Yanagi, now 60, went on to establish his photography business, taking pictures of buildings, business people and products. He submitted his Waikiki portfolio to various publishers, whose interest ranged from "mild" to "disinterested."
Now Yanagi has self-published his book, which he titled "Waikiki 73." In stark black-and-white images, the book captures the life and times of the people and a place in transition.
Star-Advertiser photo editor George F. Lee said Yanagi’s photos capture Waikiki in a time of transition when "streams of visitors and transients from the mainland, hippies, military personnel and the occasional oddball looking for a place to land would be succeeded by a newer breed of visitor attracted by the tourist mecca we would come to know in the 1980s and beyond."
Lee said Yanagi’s imagery of "that fleeting time branches out to a much larger picture."
Yanagi considers the book to be an unfinished project, and is seeking help in completing his venture.

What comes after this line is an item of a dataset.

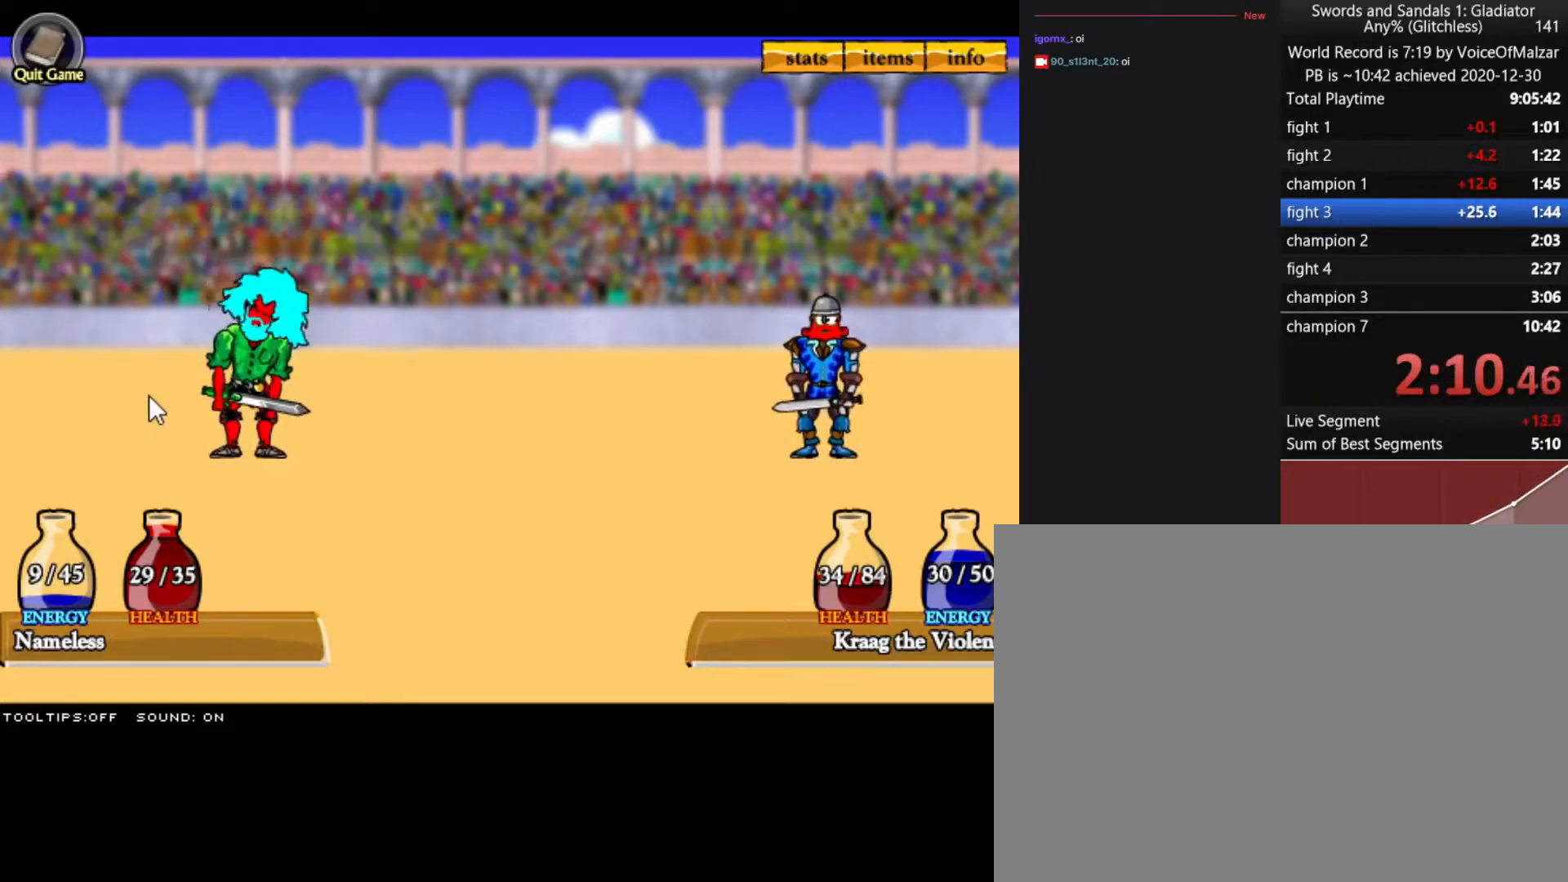
{"keys": [], "mouse": [], "events": []}
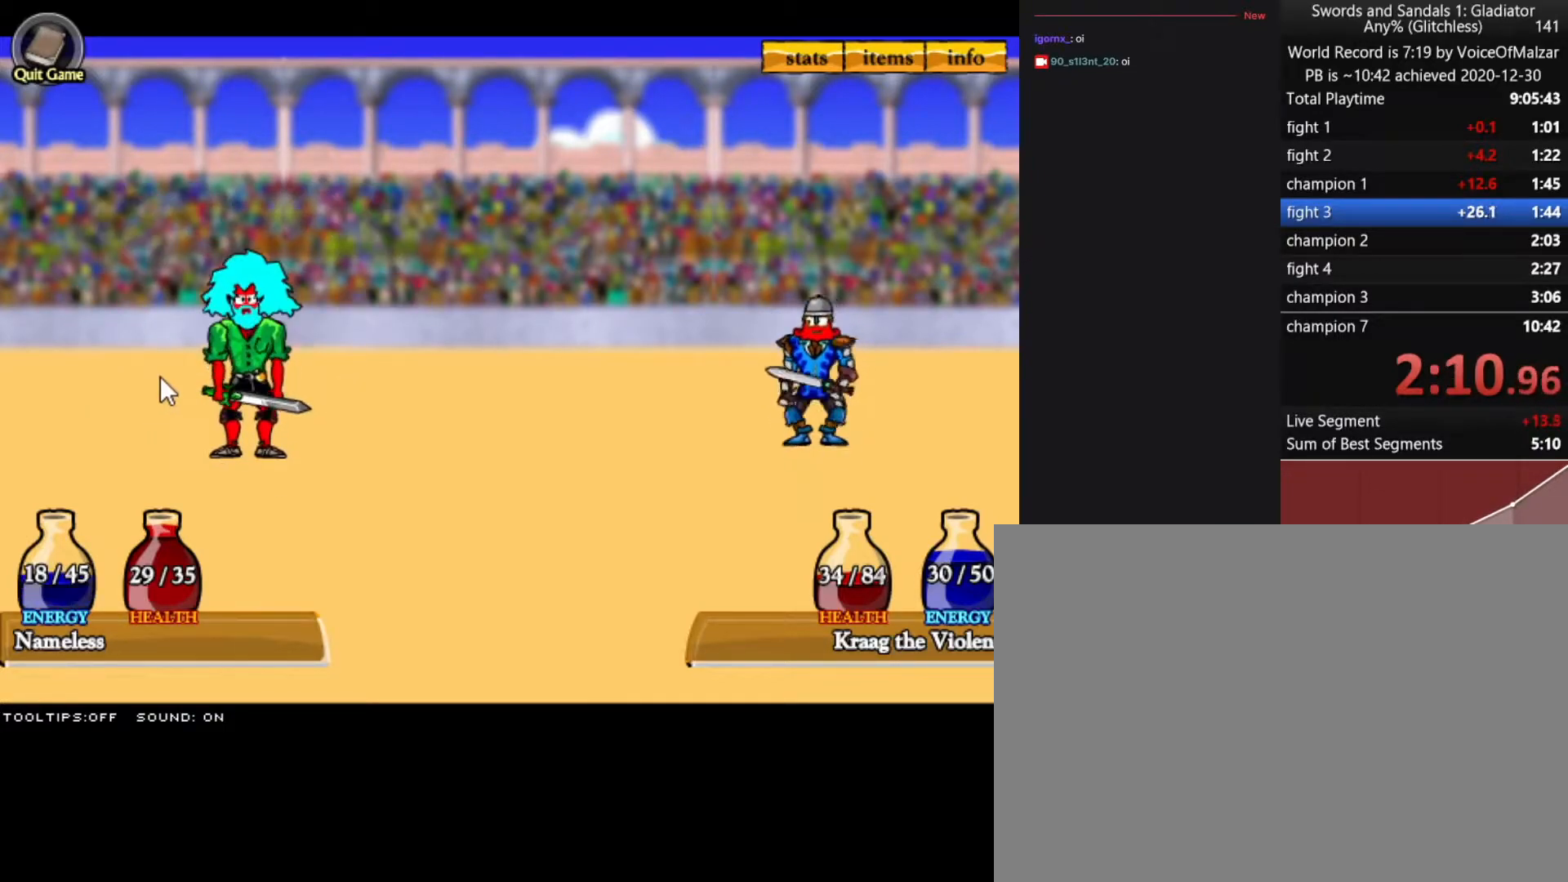
{"keys": [], "mouse": [], "events": []}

Most of the people in his photographs are unidentified, so he’s appealing to the community for help in matching names with faces, as well as some of his subjects’ personal stories.
"Some of these photographs are of local people that I didn’t document in the sense of writing down their names," he said.

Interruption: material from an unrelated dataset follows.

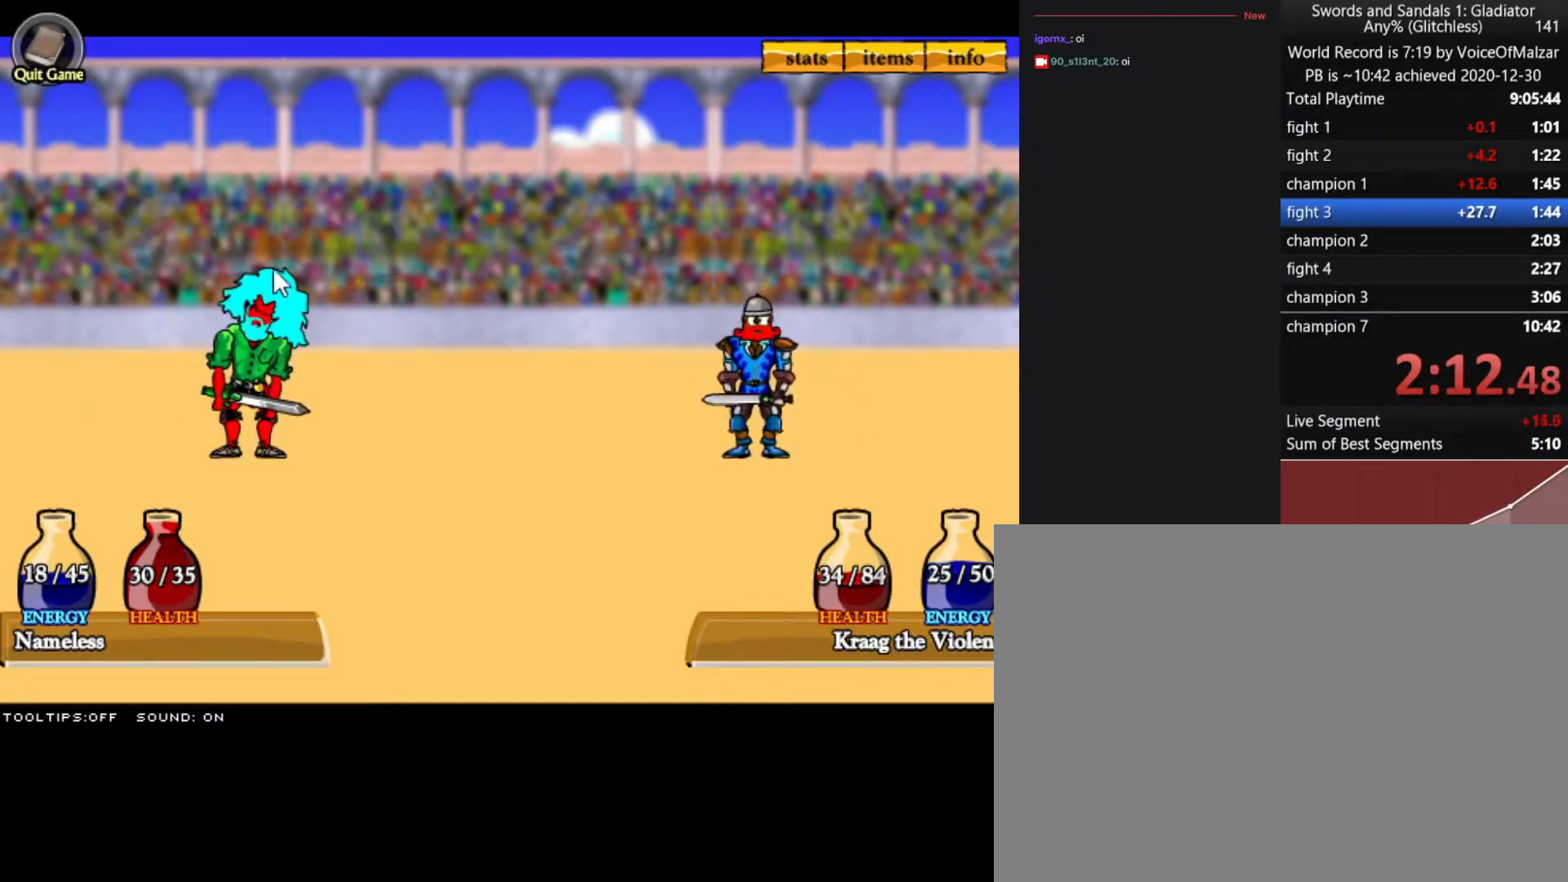
{"keys": [], "mouse": [], "events": []}
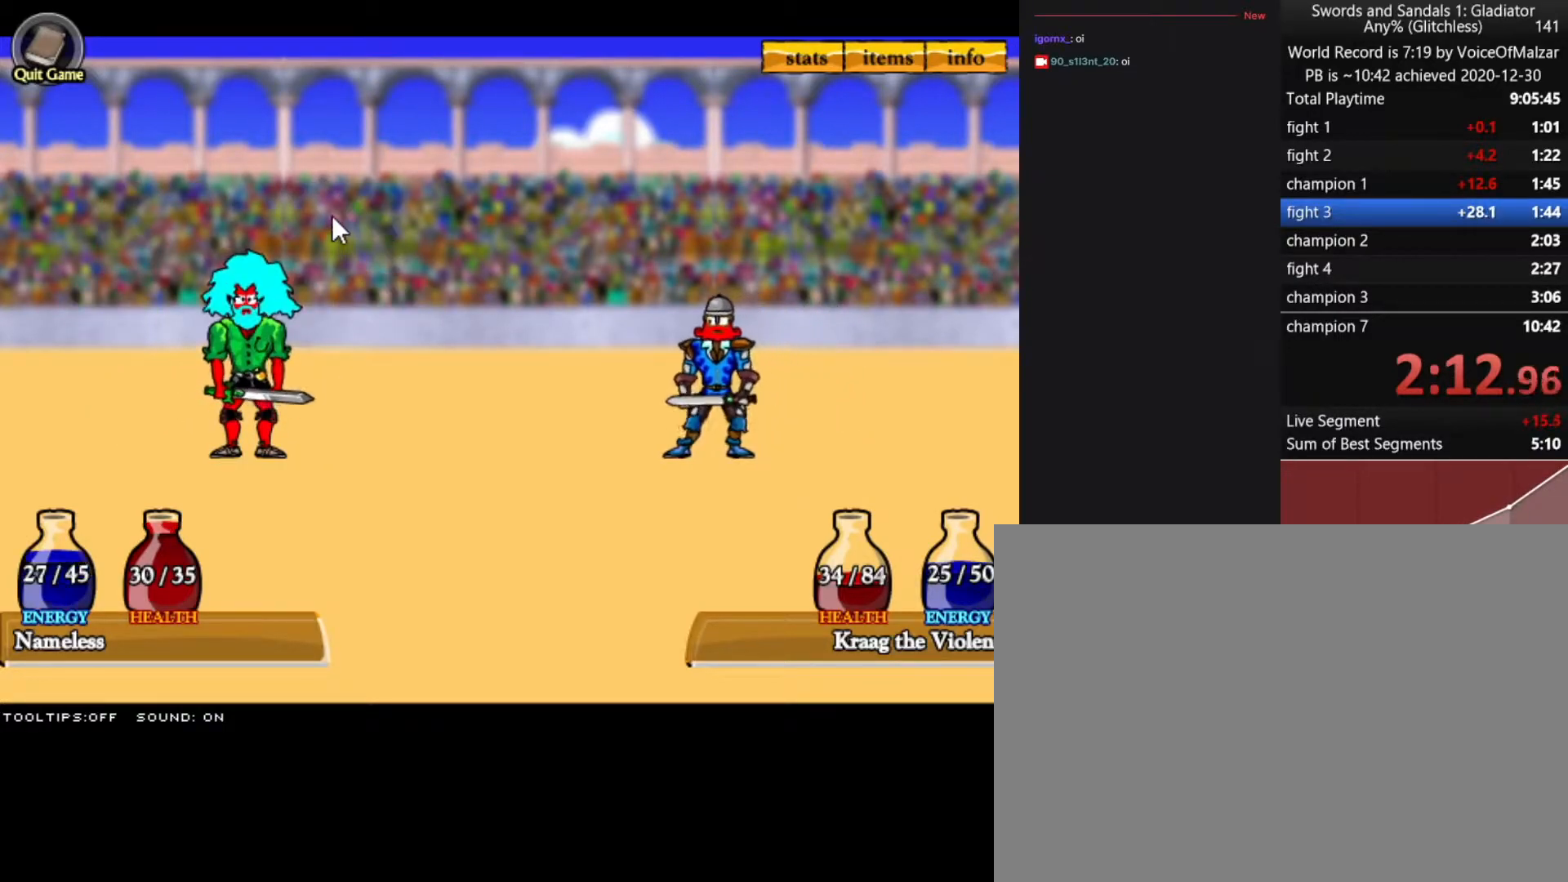
{"keys": [], "mouse": ["left"], "events": [[233, "mouse_left", "down"], [333, "mouse_left", "up"], [433, "mouse_left", "down"]]}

Pointing to a photograph of some children, he added: "Some of these kids probably still live here. They’re 40, 50 years old now. It would be great to find out who they are, if they could remember anything from their time in Hawaii."
Yanagi believes some of the people in the photos should be easy to identify, such as the elderly man playing the mandolin in the cover photo. "This guy was a well-known local figure," Yanagi said. "Every day he was out there on the street playing his mandolin. Someone must know his name, what he did, what his life was like."
Some people in his photographs are already well known: actor Jack Lord, in his dapper "Hawaii Five-0" suit and tie, interacting with a crowd; entertainer Al Harrington, getting ready for a Polynesian theater show; musician Nephi Hannemann (Mufi’s brother). But most of his pictures are anonymous portraits, like a Waikiki adaptation of Grant Wood’s "American Gothic" — kids hanging out on a front stoop, a family sitting on a couch. Relatively few show the famous beach.
Yanagi remembers taking one of the more popular images — an African-American man carrying a blond toddler in a baby carrier on his back. He happened on the pair in a parking lot and snapped the photo immediately. "Usually you try to engage the guy in some kind of conversation to maybe get a different shot," he said, "but this time the guy just turned and looked right through me and kept on going."
Other images show the architectural transformation of Waikiki: single-wall-construction, island-style homes juxtaposed against small apartment buildings and high-rise condos.
Yanagi remembers that era as a time of "massive bulldozing," when American and Japanese investment fueled the transformation of Waikiki. He had seen the work of photographers documenting urban life in cities such as New York and Paris and decided to do the same in Waikiki, roaming from the Ala Wai Canal to Diamond Head taking pictures.
"It was something I’d never done before," he said. "I was used to working in the studio or doing commercial jobs where you go to a hotel and photograph setups and arrange things. This was, literally, you don’t know what’s around the corner. You just go with the flow.
"I’d literally pound on strangers’ doors up and down the little side streets near the Ala Wai Canal and say, ‘Can I come in and photograph you in your living room or your bedroom? And people would say, ‘Come on in.’"
He plans to update the book with any new information that surfaces and send copies to various national libraries and archival institutions.
"These people deserve to be remembered," he said.